Sun Dec 8th through Sat the 14th, 2019 at Vancouver Convention Center
The paper proposes to use multiple meta classes, each of which which are defined to be partitions of the original classes, to create a classifier that is more robust to label noise. The idea is that, while some of the original labels may be incorrect, they are more likely to be correct in the new meta classes. Furthermore, given enough overlapping meta classes, it is possible to infer the original class by meta class membership. In practice, the authors use meta classes that are binary partitions of the original class space, which are constructed by clustering on subsets of features from a classifier trained on the original noisy labels. This is a nice idea, and experiments show that it works well. Originality: the idea here is novel (as far as I know) and innovative, going beyond an incremental contribution. Related work is adequately discussed. Clarity: overall, the paper is quite clear and provides a sufficient level of detail. Some minor language errors remain, but very readable for the most part. Significance: interesting idea, advances the state of the art, likely to be interesting for others working in the area.
The combinatorial (meta- or super-class) idea is interesting: it is reasonable and one easily expects to work well. In terms of related work, I suggest add 2 related papers. One is ECOC (Solving Multiclass Learning Problems via Error-Correcting Output Codes, JAIR 1995), which is a classic combinatorial method for classification. The other one is PENCIL (Probabilistic End-to-end Noise Correction for Learning with Noisy Labels, CVPR 2019), which is a novel noise handling method. With regard to the method, the proposed probabilistic way to decipher class from meta-class is simple. Does it have any guarantee (especially with under different hyper-parameters like k' and M)? It is possible that the mathematical underpinning of ECOC could be useful. For clustering, the current description is pretty terse. For example, I suggest the author(s) may make use of a supplementary material to provide more details (this submission did not have a supplementary material, though). Finally, why the experiments on WebVision are a small scale / downsampled one? In fact, this is the most important experiment (because it is real-world data). I expect to see how the CombCls method works in reality. And, I suggest ablation studies in terms of hyper parameters, especially K' and M. -- The author response addressed most of my questions. The large scale one is missing -- it is reasonable because there may not be enough time to run a large scale webvision experiment during the short rebuttal period. However, I suggest that the author(s) test this method in real-world large scale problems.

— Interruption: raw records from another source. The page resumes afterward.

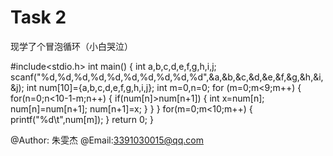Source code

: # Task 2
现学了个冒泡循环（小白哭泣）

#include<stdio.h>
int main()
{
	int a,b,c,d,e,f,g,h,i,j;
	scanf("%d,%d,%d,%d,%d,%d,%d,%d,%d,%d",&a,&b,&c,&d,&e,&f,&g,&h,&i,&j);
	int num[10]={a,b,c,d,e,f,g,h,i,j};
	int m=0,n=0;
	for (m=0;m<9;m++)
	{
		for(n=0;n<10-1-m;n++)
		{
			if(num[n]>num[n+1])
			{
				int x=num[n];
				num[n]=num[n+1];
				num[n+1]=x;
			}
		}
	}
	for(m=0;m<10;m++)
	{
		printf("%d\t",num[m]);
	}
	return 0;
}

@Author:  朱雯杰
@Email:3391030015@qq.com
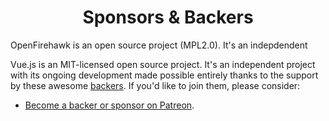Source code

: <h1 align="center">Sponsors &amp; Backers</h1>

OpenFirehawk is an open source project (MPL2.0).  It's an indepdendent 

Vue.js is an MIT-licensed open source project. It's an independent project with its ongoing development made possible entirely thanks to the support by these awesome [backers](https://github.com/vuejs/vue/blob/dev/BACKERS.md). If you'd like to join them, please consider:

- [Become a backer or sponsor on Patreon](https://www.patreon.com/evanyou).
<!--stackedit_data:
eyJoaXN0b3J5IjpbLTY0Nzk5MDg3OSwtMjA4ODc0NjYxMl19
-->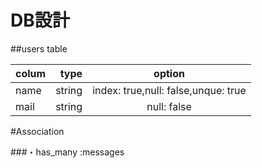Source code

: 

# DB設計

##users table

|    colum    |    type    |             option                |
|:------------|-----------:|:---------------------------------:|
|name         |string      |index: true,null: false,unque: true|
|mail         |string      |null: false                        |

#Association

###・has_many :messages
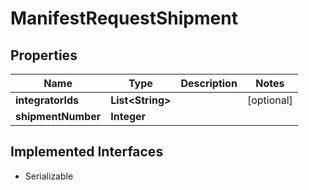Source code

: 

# ManifestRequestShipment


## Properties

| Name | Type | Description | Notes |
|------------ | ------------- | ------------- | -------------|
|**integratorIds** | **List&lt;String&gt;** |  |  [optional] |
|**shipmentNumber** | **Integer** |  |  |


## Implemented Interfaces

* Serializable


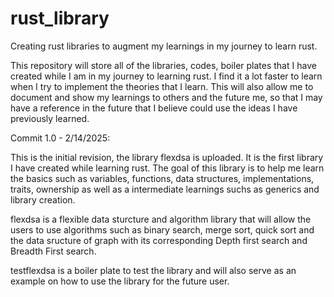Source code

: # rust_library
Creating rust libraries to augment my learnings in my journey to learn rust. 

This repository will store all of the libraries, codes, boiler plates that I have created while I am in my journey to learning rust.
I find it a lot faster to learn when I try to implement the theories that I learn. This will also allow me to document and show my
learnings to others and the future me, so that I may have a reference in the future that I believe could use the ideas I have 
previously learned.

Commit 1.0 - 2/14/2025:

This is the initial revision, the library flexdsa is uploaded. It is the first library I have created while learning rust.
The goal of this library is to help me learn the basics such as variables, functions, data structures, implementations, traits,
ownership as well as a intermediate learnings suchs as generics and library creation.

flexdsa is a flexible data sturcture and algorithm library that will allow the users to use algorithms such as binary search,
merge sort, quick sort and the data sructure of graph with its corresponding Depth first search and Breadth First search.

testflexdsa is a boiler plate to test the library and will also serve as an example on how to use the library for the future user.
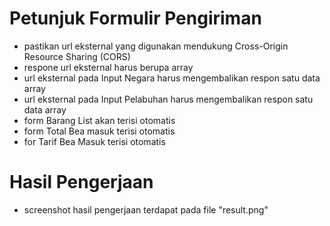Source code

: # Petunjuk Formulir Pengiriman
- pastikan url eksternal yang digunakan mendukung Cross-Origin Resource Sharing (CORS)
- respone url eksternal harus berupa array
- url eksternal pada Input Negara harus mengembalikan respon satu data array
- url eksternal pada Input Pelabuhan harus mengembalikan respon satu data array
- form Barang List akan terisi otomatis
- form Total Bea masuk terisi otomatis
- for Tarif Bea Masuk terisi otomatis

# Hasil Pengerjaan
- screenshot hasil pengerjaan terdapat pada file "result.png"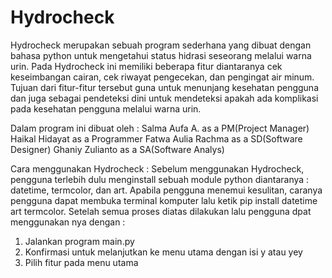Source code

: # Hydrocheck

Hydrocheck merupakan sebuah program sederhana yang dibuat dengan bahasa python untuk mengetahui status hidrasi seseorang melalui warna urin. Pada Hydrocheck ini memiliki beberapa fitur diantaranya cek keseimbangan cairan, cek riwayat pengecekan, dan pengingat air minum. Tujuan dari fitur-fitur tersebut guna untuk menunjang kesehatan pengguna dan juga sebagai pendeteksi dini untuk mendeteksi apakah ada komplikasi pada kesehatan pengguna melalui warna urin.

Dalam program ini dibuat oleh :
Salma Aufa A. as a PM(Project Manager)
Haikal Hidayat as a Programmer
Fatwa Aulia Rachma as a SD(Software Designer)
Ghaniy Zulianto as a SA(Software Analys)

Cara menggunakan Hydrocheck :
Sebelum menggunakan Hydrocheck, pengguna terlebih dulu menginstall sebuah module python diantaranya : datetime, termcolor, dan art. Apabila pengguna menemui kesulitan, caranya pengguna dapat membuka terminal komputer lalu ketik pip install datetime art termcolor. Setelah semua proses diatas dilakukan lalu pengguna dpat menggunakan nya dengan :

1. Jalankan program main.py
2. Konfirmasi untuk melanjutkan ke menu utama dengan isi y atau yey
3. Pilih fitur pada menu utama

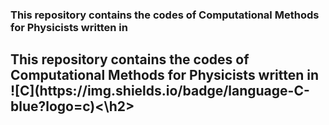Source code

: <head>
  <link rel="stylesheet" href="https://cdnjs.cloudflare.com/ajax/libs/font-awesome/6.5.1/css/all.min.css">
</head>

<h3>
  This repository contains the codes of Computational Methods for Physicists written in 
  <i class="fa-brands fa-c"></i>
</h3>

<h2>This repository contains the codes of Computational Methods for Physicists written in ![C](https://img.shields.io/badge/language-C-blue?logo=c)<\h2>

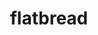 ---
layout: smileys&emotion
title: flatbread
emoji: flatbread
permalink: 🫓.html
image: assets/img/3moji/flatbread.png
---
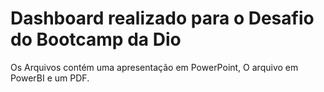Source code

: # Dashboard realizado para o Desafio do Bootcamp da Dio
Os Arquivos contém uma apresentação em PowerPoint, O arquivo em PowerBI e um PDF. 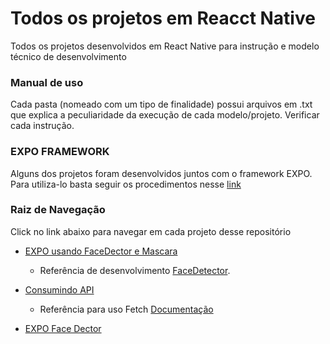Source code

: # Todos os projetos em Reacct Native

Todos os projetos desenvolvidos em React Native para instrução e modelo técnico de desenvolvimento

### Manual de uso

Cada pasta (nomeado com um tipo de finalidade) possui arquivos em .txt que explica a peculiaridade da execução de cada 
modelo/projeto. Verificar cada instrução.

### EXPO FRAMEWORK

Alguns dos projetos foram desenvolvidos juntos com o framework EXPO. Para utiliza-lo basta seguir os procedimentos nesse [link](https://docs.expo.io/get-started/installation/)

### Raiz de Navegação

Click no link abaixo para navegar em cada projeto desse repositório

* [EXPO usando FaceDector e Mascara](https://github.com/wilsonfalcao/ReactNative-Projects/tree/main/ReactNative%20-%20Usando%20Mascara%20no%20FaceDetector)

    * Referência de desenvolvimento [FaceDetector](https://docs.expo.io/versions/latest/sdk/facedetector/).

* [Consumindo API](https://github.com/wilsonfalcao/ReactNative-Projects/tree/main/ReactNative%20-%20Consumindo%20Web%20Service)
    
    * Referência para uso Fetch [Documentação](https://developer.mozilla.org/en-US/docs/Web/API/Fetch_API/Using_Fetch)

* [EXPO Face Dector](https://github.com/wilsonfalcao/ReactNative-Projects/tree/main/ReactNative%20-%20FaceDetector)
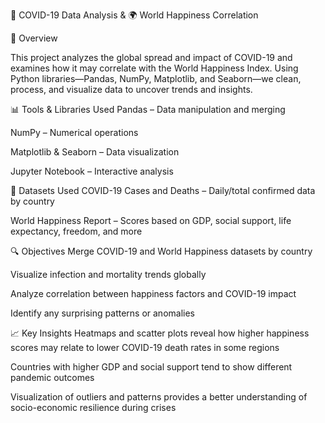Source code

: 🦠 COVID-19 Data Analysis & 🌍 World Happiness Correlation

📌 Overview

This project analyzes the global spread and impact of COVID-19 and examines how it may correlate with the World Happiness Index. Using Python libraries—Pandas, NumPy, Matplotlib, and Seaborn—we clean, process, and visualize data to uncover trends and insights.

📊 Tools & Libraries Used
Pandas – Data manipulation and merging

NumPy – Numerical operations

Matplotlib & Seaborn – Data visualization

Jupyter Notebook – Interactive analysis

🔗 Datasets Used
COVID-19 Cases and Deaths – Daily/total confirmed data by country

World Happiness Report – Scores based on GDP, social support, life expectancy, freedom, and more

🔍 Objectives
Merge COVID-19 and World Happiness datasets by country

Visualize infection and mortality trends globally

Analyze correlation between happiness factors and COVID-19 impact

Identify any surprising patterns or anomalies

📈 Key Insights
Heatmaps and scatter plots reveal how higher happiness scores may relate to lower COVID-19 death rates in some regions

Countries with higher GDP and social support tend to show different pandemic outcomes

Visualization of outliers and patterns provides a better understanding of socio-economic resilience during crises
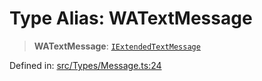 # Type Alias: WATextMessage

> **WATextMessage**: [`IExtendedTextMessage`](../namespaces/proto/namespaces/Message/interfaces/IExtendedTextMessage.md)

Defined in: [src/Types/Message.ts:24](https://github.com/Fokusdotid/bail/blob/82f46c566476ac566bfd781dede14412fcdfb787/src/Types/Message.ts#L24)
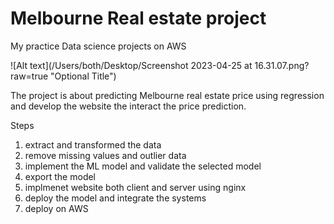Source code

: # Melbourne Real estate project
 My practice Data science projects on AWS

![Alt text](/Users/both/Desktop/Screenshot 2023-04-25 at 16.31.07.png?raw=true "Optional Title")


The project is about predicting Melbourne real estate price using regression and develop the website the interact the price prediction.

Steps
1. extract and transformed the data 
2. remove missing values and outlier data
3. implement the ML model and validate the selected model
4. export the model 
5. implmenet website both client and server using nginx 
6. deploy the model and integrate the systems
7. deploy on AWS 
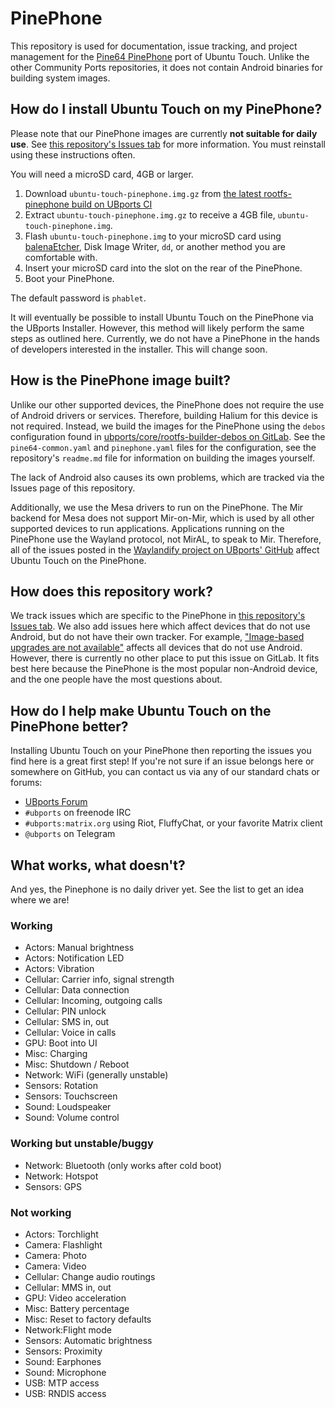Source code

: # PinePhone

This repository is used for documentation, issue tracking, and project management for the [Pine64 PinePhone](https://www.pine64.org/pinephone/) port of Ubuntu Touch. Unlike the other Community Ports repositories, it does not contain Android binaries for building system images.

## How do I install Ubuntu Touch on my PinePhone?

Please note that our PinePhone images are currently **not suitable for daily use**. See [this repository's Issues tab][] for more information. You must reinstall using these instructions often.

You will need a microSD card, 4GB or larger.

1. Download `ubuntu-touch-pinephone.img.gz` from [the latest rootfs-pinephone build on UBports CI](https://ci.ubports.com/job/rootfs/job/rootfs-pinephone/)
1. Extract `ubuntu-touch-pinephone.img.gz` to receive a 4GB file, `ubuntu-touch-pinephone.img`.
1. Flash `ubuntu-touch-pinephone.img` to your microSD card using [balenaEtcher](https://www.balena.io/etcher/), Disk Image Writer, `dd`, or another method you are comfortable with.
1. Insert your microSD card into the slot on the rear of the PinePhone.
1. Boot your PinePhone.

The default password is `phablet`.

It will eventually be possible to install Ubuntu Touch on the PinePhone via the UBports Installer. However, this method will likely perform the same steps as outlined here. Currently, we do not have a PinePhone in the hands of developers interested in the installer. This will change soon.

## How is the PinePhone image built?

Unlike our other supported devices, the PinePhone does not require the use of Android drivers or services. Therefore, building Halium for this device is not required. Instead, we build the images for the PinePhone using the `debos` configuration found in [ubports/core/rootfs-builder-debos on GitLab](https://gitlab.com/ubports/core/rootfs-builder-debos). See the `pine64-common.yaml` and `pinephone.yaml` files for the configuration, see the repository's `readme.md` file for information on building the images yourself.

The lack of Android also causes its own problems, which are tracked via the Issues page of this repository.

Additionally, we use the Mesa drivers to run on the PinePhone. The Mir backend for Mesa does not support Mir-on-Mir, which is used by all other supported devices to run applications. Applications running on the PinePhone use the Wayland protocol, not MirAL, to speak to Mir. Therefore, all of the issues posted in the [Waylandify project on UBports' GitHub](https://github.com/orgs/ubports/projects/16) affect Ubuntu Touch on the PinePhone.

## How does this repository work?

We track issues which are specific to the PinePhone in [this repository's Issues tab][]. We also add issues here which affect devices that do not use Android, but do not have their own tracker. For example, ["Image-based upgrades are not available"](https://gitlab.com/ubports/community-ports/pinephone/issues/1) affects all devices that do not use Android. However, there is currently no other place to put this issue on GitLab. It fits best here because the PinePhone is the most popular non-Android device, and the one people have the most questions about.

## How do I help make Ubuntu Touch on the PinePhone better?

Installing Ubuntu Touch on your PinePhone then reporting the issues you find here is a great first step! If you're not sure if an issue belongs here or somewhere on GitHub, you can contact us via any of our standard chats or forums:

* [UBports Forum](https://forums.ubports.com)
* `#ubports` on freenode IRC
* `#ubports:matrix.org` using Riot, FluffyChat, or your favorite Matrix client
* `@ubports` on Telegram

[this repository's Issues tab]: https://gitlab.com/ubports/community-ports/pinephone/issues

## What works, what doesn't?

And yes, the Pinephone is no daily driver yet. See the list to get an idea where we are!

### Working
* Actors: Manual brightness
* Actors: Notification LED
* Actors: Vibration
* Cellular: Carrier info, signal strength
* Cellular: Data connection
* Cellular: Incoming, outgoing calls
* Cellular: PIN unlock
* Cellular: SMS in, out
* Cellular: Voice in calls
* GPU: Boot into UI
* Misc: Charging
* Misc: Shutdown / Reboot
* Network: WiFi (generally unstable)
* Sensors: Rotation
* Sensors: Touchscreen
* Sound: Loudspeaker
* Sound: Volume control

### Working but unstable/buggy
* Network: Bluetooth (only works after cold boot)
* Network: Hotspot
* Sensors: GPS

### Not working
* Actors: Torchlight
* Camera: Flashlight
* Camera: Photo
* Camera: Video
* Cellular: Change audio routings
* Cellular: MMS in, out
* GPU: Video acceleration
* Misc: Battery percentage
* Misc: Reset to factory defaults
* Network:Flight mode
* Sensors: Automatic brightness
* Sensors: Proximity
* Sound: Earphones
* Sound: Microphone
* USB: MTP access
* USB: RNDIS access

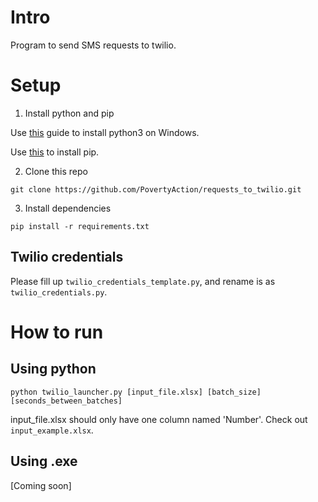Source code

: # Intro

Program to send SMS requests to twilio.

# Setup

1. Install python and pip

Use [this](https://phoenixnap.com/kb/how-to-install-python-3-windows) guide to install python3 on Windows.

Use [this](https://www.liquidweb.com/kb/install-pip-windows/) to install pip.

2. Clone this repo

`git clone https://github.com/PovertyAction/requests_to_twilio.git`

3. Install dependencies

`pip install -r requirements.txt`

## Twilio credentials

Please fill up `twilio_credentials_template.py`, and rename is as `twilio_credentials.py`.

# How to run

## Using python

`python twilio_launcher.py [input_file.xlsx] [batch_size] [seconds_between_batches]`

input_file.xlsx should only have one column named 'Number'. Check out `input_example.xlsx`.

## Using .exe

[Coming soon]
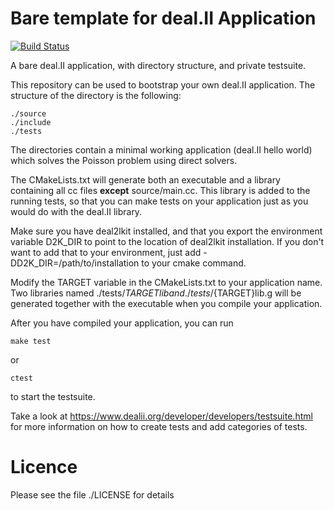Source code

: Bare template for deal.II Application
=====================================

[![Build Status](https://travis-ci.org/luca-heltai/bare-dealii-app.svg)](https://travis-ci.org/luca-heltai/bare-dealii-app)

A bare deal.II application, with directory structure, and private
testsuite.

This repository can be used to bootstrap your own deal.II
application. The structure of the directory is the following:

	./source
	./include
	./tests

The directories contain a minimal working application (deal.II hello
world) which solves the Poisson problem using direct solvers.

The CMakeLists.txt will generate both an executable and a library
containing all cc files **except** source/main.cc. This library is
added to the running tests, so that you can make tests on your
application just as you would do with the deal.II library.

Make sure you have deal2lkit installed, and that you export the 
environment variable D2K_DIR to point to the location of 
deal2lkit installation. If you don't want to add that to your 
environment, just add -DD2K_DIR=/path/to/installation to 
your cmake command.

Modify the TARGET variable in the CMakeLists.txt to your application
name. Two libraries named ./tests/${TARGET}lib and ./tests/${TARGET}lib.g 
will be generated together with the executable when you compile your 
application.

After you have compiled your application, you can run 

	make test

or
	
	ctest 

to start the testsuite.

Take a look at
https://www.dealii.org/developer/developers/testsuite.html for more
information on how to create tests and add categories of tests.

Licence
=======

Please see the file ./LICENSE for details
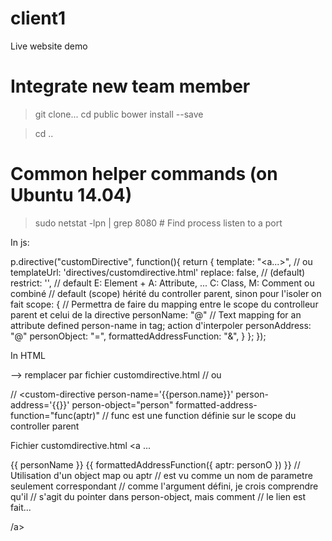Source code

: # client1
Live website demo

# Integrate new team member
>git clone...
>cd public
>bower install --save

>cd ..

# Common helper commands (on Ubuntu 14.04)
>  sudo netstat -lpn | grep 8080   # Find process listen to a port

In js:

p.directive("customDirective", function(){
   return {
      template: "<a...>",
      // ou templateUrl: 'directives/customdirective.html'
      replace: false, // (default)
      restrict: '', // default E: Element + A: Attribute, ... C: Class, M: Comment ou combiné 
      // default (scope) hérité du controller parent, sinon pour l'isoler on fait 
      scope: {   // Permettra de faire du mapping entre le scope du controlleur parent et celui de la directive
         personName: "@"  // Text mapping for an attribute defined person-name in tag; action d'interpoler
         personAddress: "@" 
         personObject: "=",
         formattedAddressFunction: "&",
      } 
   };
});

In HTML

<custom-directive></custom-directive>  --> remplacer par fichier customdirective.html
// ou <div custom-directive></div> 
// 
<custom-directive 
   person-name='{{person.name}}' 
   person-address='{{}}'
   person-object="person"
   formatted-address-function="func(aptr)" // func est une function définie sur le scope du controller parent 
</custom-directive>

Fichier customdirective.html
<a ...

   {{ personName }}
   {{ formattedAddressFunction({ aptr: personO })  }}  // Utilisation d'un object map ou aptr 
                                                       // est vu comme un nom de parametre seulement correspondant
                                                       // comme l'argument défini, je crois comprendre qu'il 
                                                       // s'agit du pointer dans person-object, mais comment
                                                       // le lien est fait...

/a>

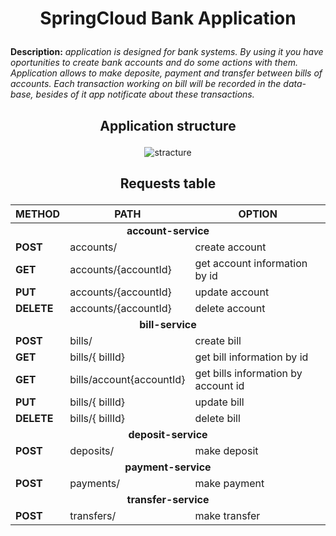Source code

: <h1>
  <p align="center">SpringCloud Bank Application</p>
</h1>


<b>Description:</b> <em>application is designed for bank systems. By using it you have oportunities to create bank accounts and do some 
actions with them. Application allows to make deposite, payment and transfer between bills of accounts. Each transaction
working on bill will be recorded in the data-base, besides of it app notificate about these transactions.</em>

<h2>
  <p align="center">Application structure</p>
</h2>
<p align="center"<a href="https://ibb.co/NWmq4dS"><img src="https://i.ibb.co/VMQGKcm/stracture.png" alt="stracture" border="0"></a></p>

<h2>
  <p align="center">Requests table</p>
</h2>

<table align="center">
	<thead>
		<tr>
			<th>METHOD</th>
			<th>PATH</th>
			<th>OPTION</th>
		</tr>
	</thead>
	<tbody>
		<tr>
      <td colspan="3" align="center"> <b>account-service</b></td>
		</tr>
		<tr>
			<td><strong>POST</strong></td>
			<td>accounts/</td>
			<td>create account</td>
		</tr>
		<tr>
			<td><strong>GET</strong></td>
			<td>accounts/{accountId}</td>
			<td>get account information by id</td>
		</tr>
		<tr>
			<td><strong>PUT</strong></td>
			<td>accounts/{accountId}</td>
			<td>update account</td>
		</tr>
		<tr>
			<td><strong>DELETE</strong></td>
			<td>accounts/{accountId}</td>
			<td>delete account</td>
		</tr>
		<tr>
      <td colspan="3" align="center"><b>bill-service</b></td>
		</tr>
		<tr>
			<td><strong>POST</strong></td>
			<td>bills/</td>
			<td>create bill</td>
		</tr>
		<tr>
			<td><strong>GET</strong></td>
			<td>bills/{ billId}</td>
			<td>get bill information by id</td>
		</tr>
		<tr>
			<td><strong>GET</strong></td>
			<td>bills/account{accountId}</td>
			<td>get bills information by account id</td>
		</tr>
		<tr>
			<td><strong>PUT</strong></td>
			<td>bills/{ billId}</td>
			<td>update bill</td>
		</tr>
		<tr>
			<td><strong>DELETE</strong></td>
			<td>bills/{ billId}</td>
			<td>delete bill</td>
		</tr>
		<tr>
      <td colspan="3" align="center"><b>deposit-service</codeb></td>
		</tr>
		<tr>
			<td><strong>POST</strong></td>
			<td>deposits/</td>
			<td>make deposit</td>
		</tr>
		<tr>
      <td colspan="3" align="center"><b>payment-service</b></td>
		</tr>
		<tr>
			<td><strong>POST</strong></td>
			<td>payments/</td>
			<td>make payment</td>
		</tr>
		<tr>
      <td colspan="3" align="center"><b>transfer-service</b></td>
		</tr>
		<tr>
			<td><strong>POST</strong></td>
			<td>transfers/</td>
			<td>make transfer</td>
		</tr>
	</tbody>
</table>
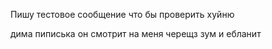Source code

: Пишу тестовое сообщение что бы проверить хуйню

дима пиписька он смотрит на меня черещз зум и ебланит 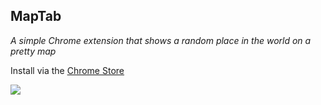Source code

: ## MapTab

*A simple Chrome extension that shows a random place in the world on a pretty map*

Install via the [Chrome Store](https://chrome.google.com/webstore/detail/maptab/dmabflbokojjfjicmbjjfnmodihciemo)

[![](https://cldup.com/awOTP-fXZ3.gif)](https://chrome.google.com/webstore/detail/maptab/dmabflbokojjfjicmbjjfnmodihciemo)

Originality: The ideas in the paper are quite original. Related work has been cited well. Quality: The work is technically sound. The conclusions are supported by the experiments. Clarity: Please give more details of the reinforcement learning task used for learning optimal collection meta class sets. Some intuition on what makes an optimal collection should be provided. Significance: The improvements are modest for the WebVision dataset. More empirical results would be required to assess the significance. --- Post rebuttal response: The authors responded to my concerns adequately. After looking at the comments of other reviewers and the author's response, I'd like to change my score to 7.